Despesa com recursos humanos na saúde em Portugal abaixo dos países desenvolvidos

“Não se gasta muito com recursos humanos na Saúde em Portugal, estamos abaixo de outros países desenvolvidos. Estamos na ordem dos 32%-34% enquanto os outros países estão na ordem dos 38%”, disse à agência Lusa o coordenador do capítulo “Recursos Humanos na Saúde” do Relatório de Primavera 2018, Tiago Correia, preparado pelo Observatório Português dos Sistemas de Saúde e que é hoje apresentado.
No período mais intenso da crise, entre 2010 e 2015, houve “uma quebra significativa” da despesa com recursos humanos em saúde na ordem dos 9%.
Desde essa altura, tem havido uma recuperação do número de efetivos e da despesa com estes profissionais, mas “os anos da crise foram anos bastante complicados para este processo de crescimento e de recuperação sobretudo do SNS”, adiantou o investigador do ISCTE – Instituto Universitário de Lisboa.
Contudo, o crescimento do número de profissionais no SNS foi assimétrico: médicos (internos e especialistas), enfermeiros e técnicos superiores de saúde cresceram a um nível superior à média do crescimento do conjunto dos profissionais (respetivamente 7,1%, 7,2% e 6,9%)”, afirma o relatório do Observatório Português dos Sistemas de Saúde (OPSS), constituído por uma rede de investigadores e instituições académicas dedicadas ao estudo dos sistemas de saúde.
Já o número de técnicos superiores de diagnóstico e terapêutica (3,2%) e assistentes operacionais (0,7%) cresceu abaixo da média e o dos assistentes técnicos diminuiu (-0,5%), adianta o relatório com o título “Meio caminho andado”, que analisou o período 2015-2017.
O crescimento das horas contratualizadas no SNS também apresenta assimetrias. O trabalho médico “aumentou significativamente (15,5%)”, enquanto o trabalho de enfermagem (0,1%) e dos técnicos superiores de saúde (0,8%) “praticamente estagnou”.

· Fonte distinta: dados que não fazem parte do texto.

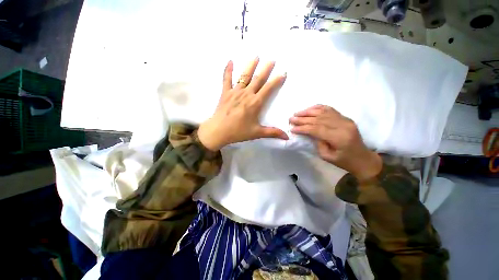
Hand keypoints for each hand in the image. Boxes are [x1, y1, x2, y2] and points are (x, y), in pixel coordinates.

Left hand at [197, 58, 287, 150]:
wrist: (218, 131)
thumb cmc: (238, 132)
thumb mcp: (257, 133)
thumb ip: (272, 133)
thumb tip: (287, 137)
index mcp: (255, 103)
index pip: (268, 89)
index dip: (276, 80)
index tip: (283, 73)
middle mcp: (246, 94)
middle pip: (258, 79)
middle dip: (266, 69)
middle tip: (272, 60)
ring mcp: (235, 92)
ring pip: (244, 75)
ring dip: (251, 65)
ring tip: (256, 56)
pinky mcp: (225, 93)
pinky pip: (226, 79)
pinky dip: (228, 70)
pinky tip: (230, 61)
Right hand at [289, 105, 381, 180]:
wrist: (363, 159)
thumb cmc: (344, 161)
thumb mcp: (327, 156)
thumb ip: (317, 142)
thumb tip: (308, 132)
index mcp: (339, 138)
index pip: (317, 129)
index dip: (303, 128)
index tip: (292, 128)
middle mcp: (343, 125)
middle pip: (319, 119)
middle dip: (303, 119)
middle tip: (291, 119)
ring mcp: (345, 120)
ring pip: (323, 112)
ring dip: (308, 112)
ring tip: (297, 113)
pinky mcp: (345, 118)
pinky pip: (330, 109)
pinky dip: (318, 108)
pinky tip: (309, 109)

“Isto significa que o aumento nominal de enfermeiros (cerca de 3.000) e de técnicos superiores não teve reflexo no aumento real do trabalho”, afirma o relatório, que aponta como razão “mais plausível” para esta situação a redução de 40 horas para 35 horas semanais na Função Pública.
Nos casos dos técnicos superiores de diagnóstico e terapêutica, dos assistentes operacionais e dos assistentes técnicos houve mesmo uma redução das horas trabalhadas de 4%, 4,8% e 8,5%, respetivamente.
Para Tiago Correia, a “leitura integrada entre o número de profissionais e horas de trabalho é fundamental para perceber o que é que o Governo tem feito ao nível do esforço da contratação, mas também aquilo que precisa de fazer para conseguir equilibrar todo o ajustamento que foi acordado da passagem das 40 para as 35 horas semanais”.
Os números também revelam iniquidades na rede pública e ao longo do território nacional. Os autores concluem que, para responder às necessidades de saúde da população de forma efetiva e eficiente, é fundamental planear a força de trabalho necessária em Portugal para daqui a 5, 10 ou 15 anos.
Para este “planeamento racional” é importante saber que “sistema de saúde se pretende em Portugal”, que “valências de cuidados se deseja que sejam asseguradas no SNS e como os serviços serão organizados”, bem como estimar quantos profissionais serão necessários e com que competências.
“Essa informação deve permitir estimar a diferença entre a força de trabalho hoje em dia disponível e a desejada no futuro”, afirma o documento, acrescentando que cabe aos decisores políticos escolher as medidas e estratégias para corrigir essa diferença.